→ **Exercise input**
___

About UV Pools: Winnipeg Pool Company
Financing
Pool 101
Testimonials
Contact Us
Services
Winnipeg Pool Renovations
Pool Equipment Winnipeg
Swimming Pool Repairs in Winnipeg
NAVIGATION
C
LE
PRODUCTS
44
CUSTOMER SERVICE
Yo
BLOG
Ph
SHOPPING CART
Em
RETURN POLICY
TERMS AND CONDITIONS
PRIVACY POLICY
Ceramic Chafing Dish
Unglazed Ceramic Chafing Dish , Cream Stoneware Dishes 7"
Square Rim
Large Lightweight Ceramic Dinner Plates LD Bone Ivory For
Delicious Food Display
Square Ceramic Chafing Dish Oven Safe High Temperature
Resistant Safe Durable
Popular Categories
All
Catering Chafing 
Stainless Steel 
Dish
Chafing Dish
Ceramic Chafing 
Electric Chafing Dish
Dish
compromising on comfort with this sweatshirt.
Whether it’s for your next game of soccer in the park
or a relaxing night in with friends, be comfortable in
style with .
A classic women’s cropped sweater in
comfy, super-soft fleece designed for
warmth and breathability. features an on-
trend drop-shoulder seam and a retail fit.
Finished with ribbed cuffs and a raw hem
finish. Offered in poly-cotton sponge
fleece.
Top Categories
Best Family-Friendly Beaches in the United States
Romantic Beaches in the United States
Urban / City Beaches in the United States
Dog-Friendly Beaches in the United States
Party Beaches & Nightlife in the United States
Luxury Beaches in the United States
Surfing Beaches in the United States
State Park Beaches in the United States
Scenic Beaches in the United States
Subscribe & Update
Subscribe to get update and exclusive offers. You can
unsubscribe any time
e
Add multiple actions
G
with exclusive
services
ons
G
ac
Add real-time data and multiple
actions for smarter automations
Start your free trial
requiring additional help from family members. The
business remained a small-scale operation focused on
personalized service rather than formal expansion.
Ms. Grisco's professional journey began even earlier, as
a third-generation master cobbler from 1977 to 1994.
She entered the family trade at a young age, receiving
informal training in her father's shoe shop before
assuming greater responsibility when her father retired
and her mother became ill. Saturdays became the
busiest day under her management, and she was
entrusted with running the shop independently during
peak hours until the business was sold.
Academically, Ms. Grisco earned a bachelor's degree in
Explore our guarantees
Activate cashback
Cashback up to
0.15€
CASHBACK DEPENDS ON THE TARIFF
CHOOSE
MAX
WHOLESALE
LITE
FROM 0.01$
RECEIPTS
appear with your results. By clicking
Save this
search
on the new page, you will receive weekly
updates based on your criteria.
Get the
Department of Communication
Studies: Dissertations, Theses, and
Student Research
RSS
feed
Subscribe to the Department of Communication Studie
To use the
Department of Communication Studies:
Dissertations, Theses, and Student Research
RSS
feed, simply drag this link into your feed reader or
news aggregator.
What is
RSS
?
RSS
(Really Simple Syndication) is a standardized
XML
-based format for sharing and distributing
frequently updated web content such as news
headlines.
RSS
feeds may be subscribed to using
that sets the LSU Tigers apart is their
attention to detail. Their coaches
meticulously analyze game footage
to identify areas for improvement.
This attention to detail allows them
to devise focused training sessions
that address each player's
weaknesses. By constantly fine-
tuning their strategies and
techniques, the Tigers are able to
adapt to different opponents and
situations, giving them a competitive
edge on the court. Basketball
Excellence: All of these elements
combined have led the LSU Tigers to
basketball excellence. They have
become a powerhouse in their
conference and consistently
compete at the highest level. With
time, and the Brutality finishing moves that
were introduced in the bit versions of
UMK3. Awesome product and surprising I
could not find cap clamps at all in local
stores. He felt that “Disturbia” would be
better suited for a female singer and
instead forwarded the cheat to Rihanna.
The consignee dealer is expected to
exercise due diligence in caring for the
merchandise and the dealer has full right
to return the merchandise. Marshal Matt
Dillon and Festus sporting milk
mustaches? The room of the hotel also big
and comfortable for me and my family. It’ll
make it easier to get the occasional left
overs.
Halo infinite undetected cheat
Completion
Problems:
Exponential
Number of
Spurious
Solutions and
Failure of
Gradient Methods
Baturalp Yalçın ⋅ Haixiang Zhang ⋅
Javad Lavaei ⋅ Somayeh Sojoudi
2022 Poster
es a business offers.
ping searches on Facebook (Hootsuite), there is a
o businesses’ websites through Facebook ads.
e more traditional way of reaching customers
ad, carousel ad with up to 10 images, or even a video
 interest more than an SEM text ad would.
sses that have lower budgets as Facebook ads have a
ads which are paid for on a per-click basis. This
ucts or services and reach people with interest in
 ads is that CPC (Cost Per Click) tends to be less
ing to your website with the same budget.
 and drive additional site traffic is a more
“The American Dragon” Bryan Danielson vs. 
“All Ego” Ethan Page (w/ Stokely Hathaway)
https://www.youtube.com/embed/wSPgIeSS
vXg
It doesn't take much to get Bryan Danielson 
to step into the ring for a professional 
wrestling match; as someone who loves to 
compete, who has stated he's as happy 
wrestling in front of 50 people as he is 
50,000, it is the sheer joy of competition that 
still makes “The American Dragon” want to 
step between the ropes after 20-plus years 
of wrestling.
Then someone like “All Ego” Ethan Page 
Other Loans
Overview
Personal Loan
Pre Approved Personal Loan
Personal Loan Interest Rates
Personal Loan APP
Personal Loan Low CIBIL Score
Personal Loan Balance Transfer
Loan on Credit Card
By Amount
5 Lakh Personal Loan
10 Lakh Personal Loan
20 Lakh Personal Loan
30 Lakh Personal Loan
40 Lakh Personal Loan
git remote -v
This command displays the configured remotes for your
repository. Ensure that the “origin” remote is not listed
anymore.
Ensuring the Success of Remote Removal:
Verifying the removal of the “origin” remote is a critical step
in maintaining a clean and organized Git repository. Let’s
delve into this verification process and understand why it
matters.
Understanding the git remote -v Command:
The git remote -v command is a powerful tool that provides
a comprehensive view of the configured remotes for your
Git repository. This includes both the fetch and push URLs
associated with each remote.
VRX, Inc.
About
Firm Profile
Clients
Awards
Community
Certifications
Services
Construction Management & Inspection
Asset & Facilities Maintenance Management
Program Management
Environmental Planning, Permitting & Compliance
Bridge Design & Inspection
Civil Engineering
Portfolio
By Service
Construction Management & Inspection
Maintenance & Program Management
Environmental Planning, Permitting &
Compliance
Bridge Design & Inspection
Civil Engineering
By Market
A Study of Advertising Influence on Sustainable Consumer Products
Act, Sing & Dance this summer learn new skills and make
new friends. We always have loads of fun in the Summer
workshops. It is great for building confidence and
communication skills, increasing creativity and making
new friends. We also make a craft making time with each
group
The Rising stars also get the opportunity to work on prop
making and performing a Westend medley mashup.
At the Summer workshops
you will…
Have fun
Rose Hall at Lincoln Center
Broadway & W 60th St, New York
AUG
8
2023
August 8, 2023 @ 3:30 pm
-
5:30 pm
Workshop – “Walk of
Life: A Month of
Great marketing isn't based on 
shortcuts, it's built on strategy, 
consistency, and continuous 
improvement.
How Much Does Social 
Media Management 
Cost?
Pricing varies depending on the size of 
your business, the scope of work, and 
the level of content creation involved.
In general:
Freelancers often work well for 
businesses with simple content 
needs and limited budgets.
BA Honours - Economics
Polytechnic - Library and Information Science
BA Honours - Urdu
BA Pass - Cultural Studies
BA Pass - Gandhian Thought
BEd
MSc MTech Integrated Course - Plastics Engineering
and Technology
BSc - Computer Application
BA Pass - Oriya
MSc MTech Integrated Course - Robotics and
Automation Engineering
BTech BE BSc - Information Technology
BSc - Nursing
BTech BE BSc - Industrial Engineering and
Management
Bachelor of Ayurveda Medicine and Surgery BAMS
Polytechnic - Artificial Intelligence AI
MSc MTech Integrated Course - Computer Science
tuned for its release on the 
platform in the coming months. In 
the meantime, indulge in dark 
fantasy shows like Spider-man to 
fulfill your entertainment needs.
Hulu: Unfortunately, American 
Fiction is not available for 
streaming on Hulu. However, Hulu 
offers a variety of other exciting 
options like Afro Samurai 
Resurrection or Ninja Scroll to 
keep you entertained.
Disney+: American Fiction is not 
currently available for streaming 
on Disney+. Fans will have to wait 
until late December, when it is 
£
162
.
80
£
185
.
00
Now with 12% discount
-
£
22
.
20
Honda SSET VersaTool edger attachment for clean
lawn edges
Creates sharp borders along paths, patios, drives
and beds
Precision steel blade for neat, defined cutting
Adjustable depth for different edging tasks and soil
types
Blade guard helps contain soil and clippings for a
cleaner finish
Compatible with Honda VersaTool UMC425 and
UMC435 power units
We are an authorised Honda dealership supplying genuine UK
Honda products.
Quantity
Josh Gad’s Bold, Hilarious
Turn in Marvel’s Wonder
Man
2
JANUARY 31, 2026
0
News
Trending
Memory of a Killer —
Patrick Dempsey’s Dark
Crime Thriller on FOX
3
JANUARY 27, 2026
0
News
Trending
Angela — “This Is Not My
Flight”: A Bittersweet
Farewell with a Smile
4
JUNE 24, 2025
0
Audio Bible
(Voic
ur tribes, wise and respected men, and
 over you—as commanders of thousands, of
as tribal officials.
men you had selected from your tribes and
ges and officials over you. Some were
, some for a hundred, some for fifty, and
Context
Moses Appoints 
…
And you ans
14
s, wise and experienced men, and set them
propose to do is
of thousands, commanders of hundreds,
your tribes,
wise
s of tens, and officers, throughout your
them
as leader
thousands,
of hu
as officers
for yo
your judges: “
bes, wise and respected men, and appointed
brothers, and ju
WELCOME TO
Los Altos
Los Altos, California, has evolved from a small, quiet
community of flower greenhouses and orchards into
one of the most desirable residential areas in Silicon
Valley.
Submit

___

→ **Problem to solve**
I'd like the lines above from the one with "Personal Loan Interest Rates" up to and including the one with "Ensuring the Success" copied exactly, with no other lines.

→ **Exercise result**
Personal Loan Interest Rates
Personal Loan APP
Personal Loan Low CIBIL Score
Personal Loan Balance Transfer
Loan on Credit Card
By Amount
5 Lakh Personal Loan
10 Lakh Personal Loan
20 Lakh Personal Loan
30 Lakh Personal Loan
40 Lakh Personal Loan
git remote -v
This command displays the configured remotes for your
repository. Ensure that the “origin” remote is not listed
anymore.
Ensuring the Success of Remote Removal:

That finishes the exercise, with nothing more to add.